General Overview

OlegDB is a concurrent, pretty fast K/V hash-table with an Erlang frontend. It uses the Murmur3 hashing algorithm to hash and index keys. We chose Erlang for the server because it's functional, uses the actor model and the pattern matching is ridiculous.

Installation

Installing OlegDB is pretty simple, you only need a POSIX compliant system, make, gcc/clang (thats all we've tested) and Erlang. You'll also need the source code for Oleg.

Once you have your fanciful medley of computer science tools, you're ready to dive into a lengthy and complex process of program compilation. Sound foreboding? Have no fear, people have been doing this for at least a quarter of a century.

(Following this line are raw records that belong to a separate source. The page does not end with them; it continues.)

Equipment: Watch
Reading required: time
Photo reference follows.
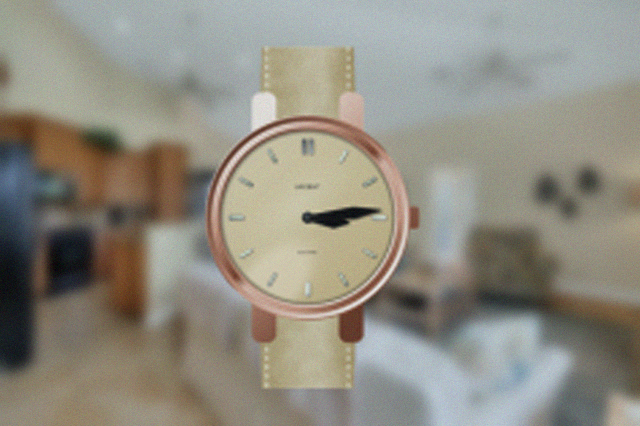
3:14
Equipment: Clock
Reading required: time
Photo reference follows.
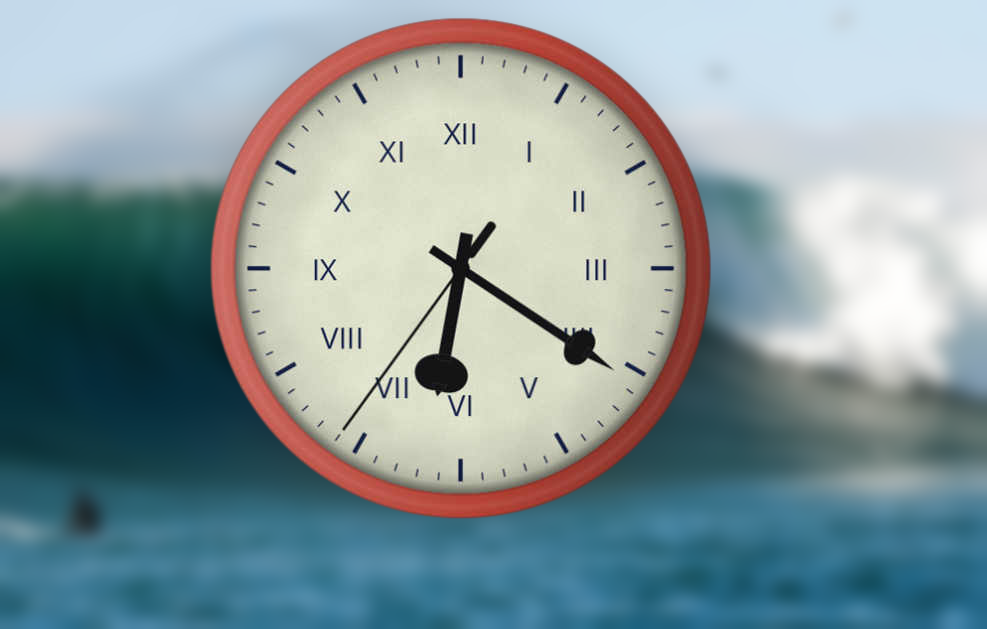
6:20:36
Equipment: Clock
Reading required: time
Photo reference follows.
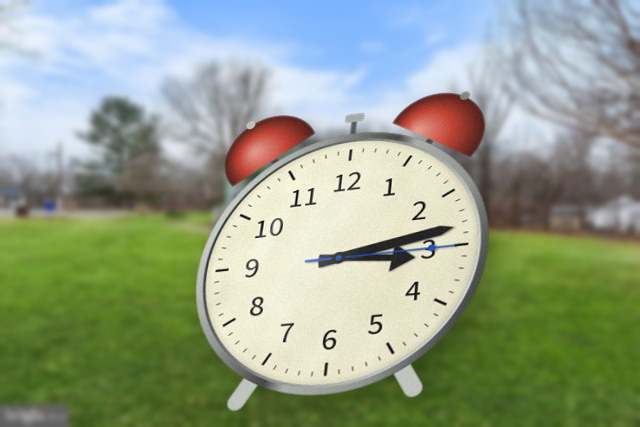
3:13:15
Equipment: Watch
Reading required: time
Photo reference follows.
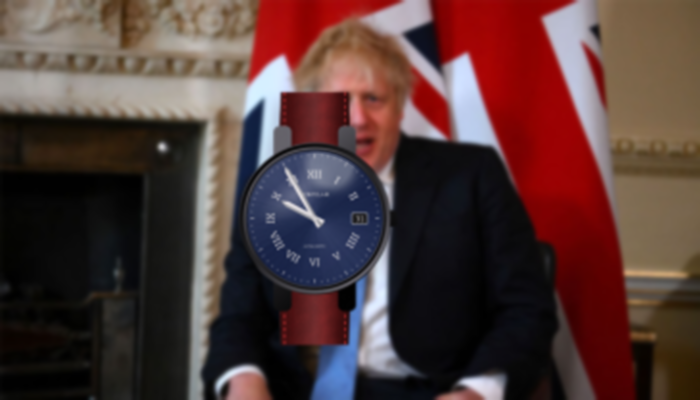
9:55
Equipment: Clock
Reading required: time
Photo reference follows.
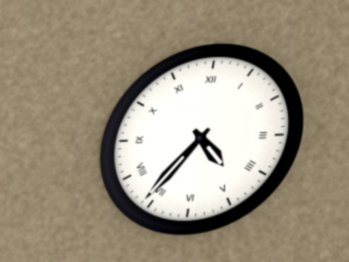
4:36
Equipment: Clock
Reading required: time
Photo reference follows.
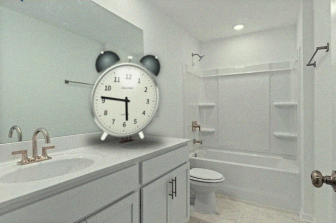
5:46
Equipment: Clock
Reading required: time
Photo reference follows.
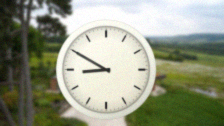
8:50
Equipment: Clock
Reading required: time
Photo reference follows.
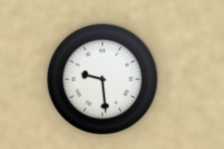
9:29
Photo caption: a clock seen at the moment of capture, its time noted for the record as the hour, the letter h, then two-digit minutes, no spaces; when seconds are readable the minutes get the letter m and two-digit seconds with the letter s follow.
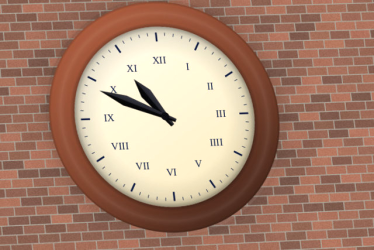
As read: 10h49
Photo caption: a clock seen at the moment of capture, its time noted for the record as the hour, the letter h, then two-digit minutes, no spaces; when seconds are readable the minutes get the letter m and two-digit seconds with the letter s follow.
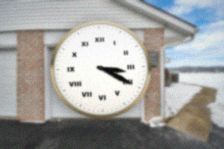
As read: 3h20
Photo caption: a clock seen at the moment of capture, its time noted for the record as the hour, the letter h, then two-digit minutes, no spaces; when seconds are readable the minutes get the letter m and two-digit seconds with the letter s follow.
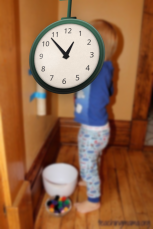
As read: 12h53
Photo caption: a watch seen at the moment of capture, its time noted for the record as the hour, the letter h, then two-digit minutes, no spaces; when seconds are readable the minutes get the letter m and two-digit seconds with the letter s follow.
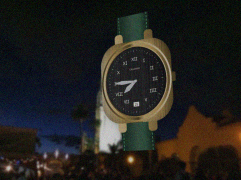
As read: 7h45
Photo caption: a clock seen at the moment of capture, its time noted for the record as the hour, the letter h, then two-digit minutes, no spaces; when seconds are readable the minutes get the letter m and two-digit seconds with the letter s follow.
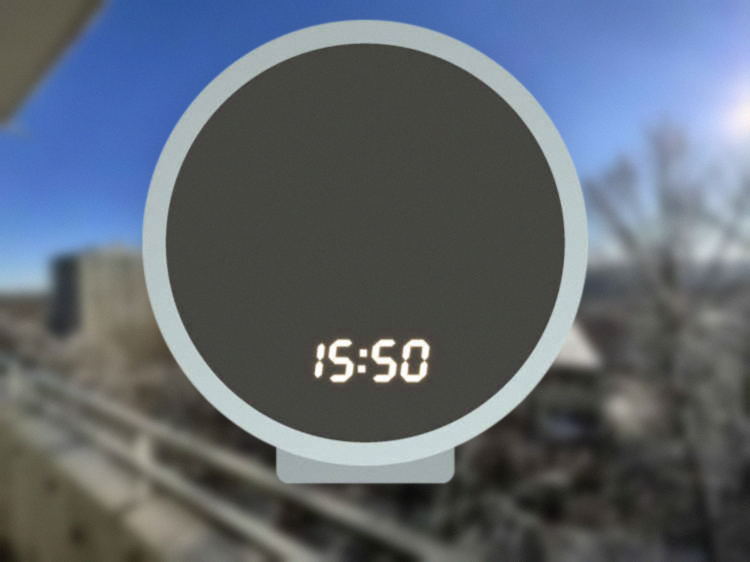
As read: 15h50
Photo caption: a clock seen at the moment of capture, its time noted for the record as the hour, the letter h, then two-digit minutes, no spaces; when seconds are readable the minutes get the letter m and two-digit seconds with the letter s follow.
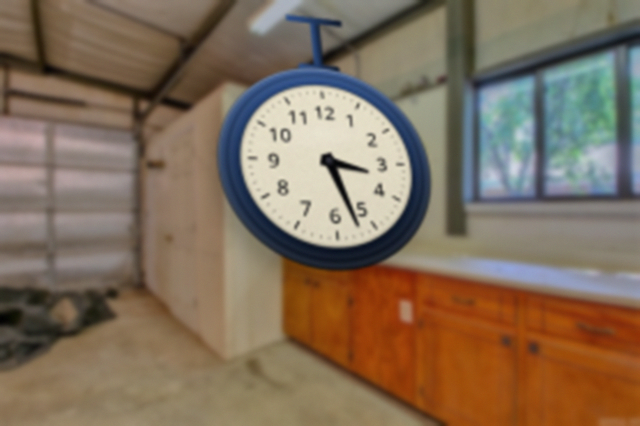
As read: 3h27
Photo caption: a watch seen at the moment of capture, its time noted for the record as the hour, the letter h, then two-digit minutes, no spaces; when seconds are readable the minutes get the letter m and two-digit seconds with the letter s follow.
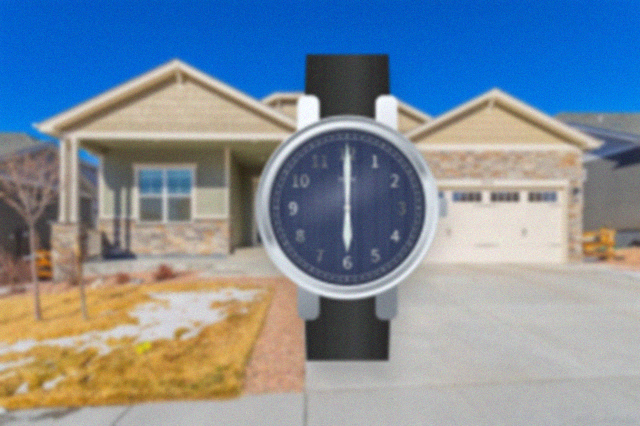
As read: 6h00
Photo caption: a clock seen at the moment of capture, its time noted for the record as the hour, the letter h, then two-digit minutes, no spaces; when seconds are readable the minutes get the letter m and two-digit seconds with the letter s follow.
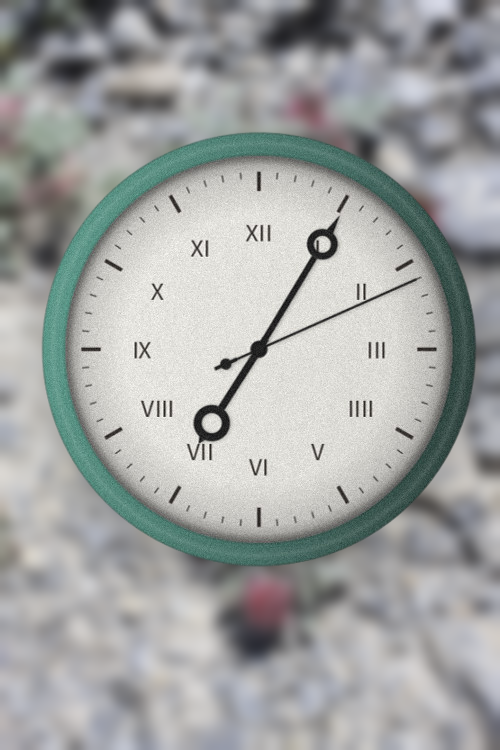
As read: 7h05m11s
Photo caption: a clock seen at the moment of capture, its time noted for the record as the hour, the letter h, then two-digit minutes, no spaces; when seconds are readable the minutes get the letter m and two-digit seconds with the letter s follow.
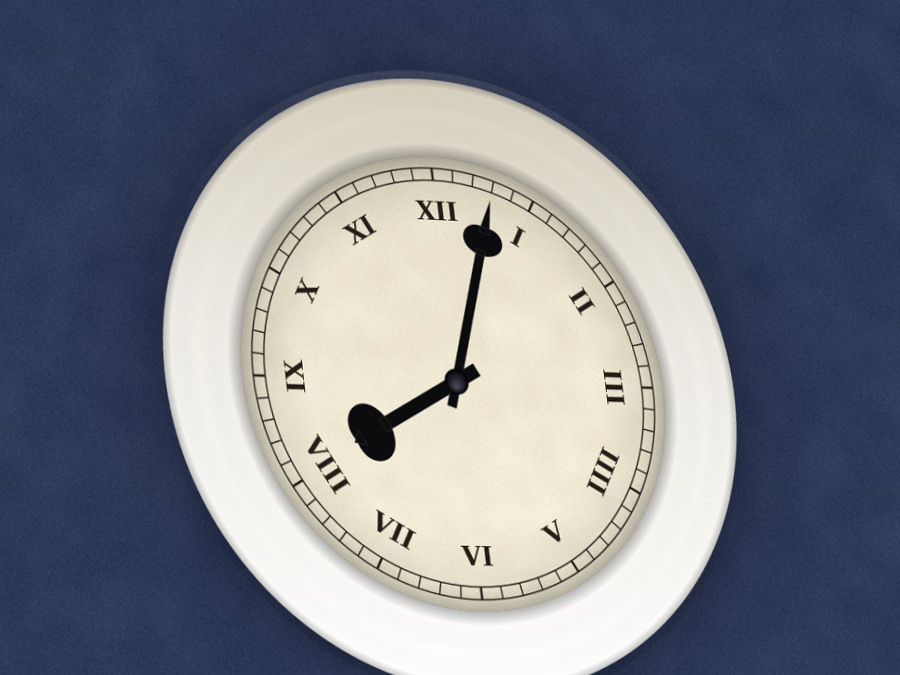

I'm going to assume you've extracted the source tarball into a folder called ~/src/olegdb and that you haven't cd'd into it yet. Lets smash some electrons together:

$ cd ~/src/olegdb
$ make
$ sudo make install

If you really wanted to, you could specify a different installation directory. The default is /usr/local. You can do this by setting PREFIX

$ sudo make PREFIX=/usr/ install

Actually running OlegDB and getting it do stuff after this point is trivial, if your installation prefix is in your PATH you should just be able to run something like the following:

$ olegdb <data_directory>

...where <data_directory> is the place you want Oleg to store persistent data information. Make it /dev/null if you want, I don't care. You can also specify IP/port information from the commandline:

$ olegdb /tmp 1978 #Starts OlegDB listening on port 1978
$ olegdb /tmp 0.0.0.0 1337 #Starts OlegDB listening on the 0.0.0.0 IP, with port 1337
$ olegdb /tmp data.shithouse.tv 666 #Hostnames work too

Getting Started

Communicating with OlegDB is done via a pretty simple REST interface. You POST to create/update records, GET to retrieve them, DELETE to delete, and HEAD to get back some information about them. Probably.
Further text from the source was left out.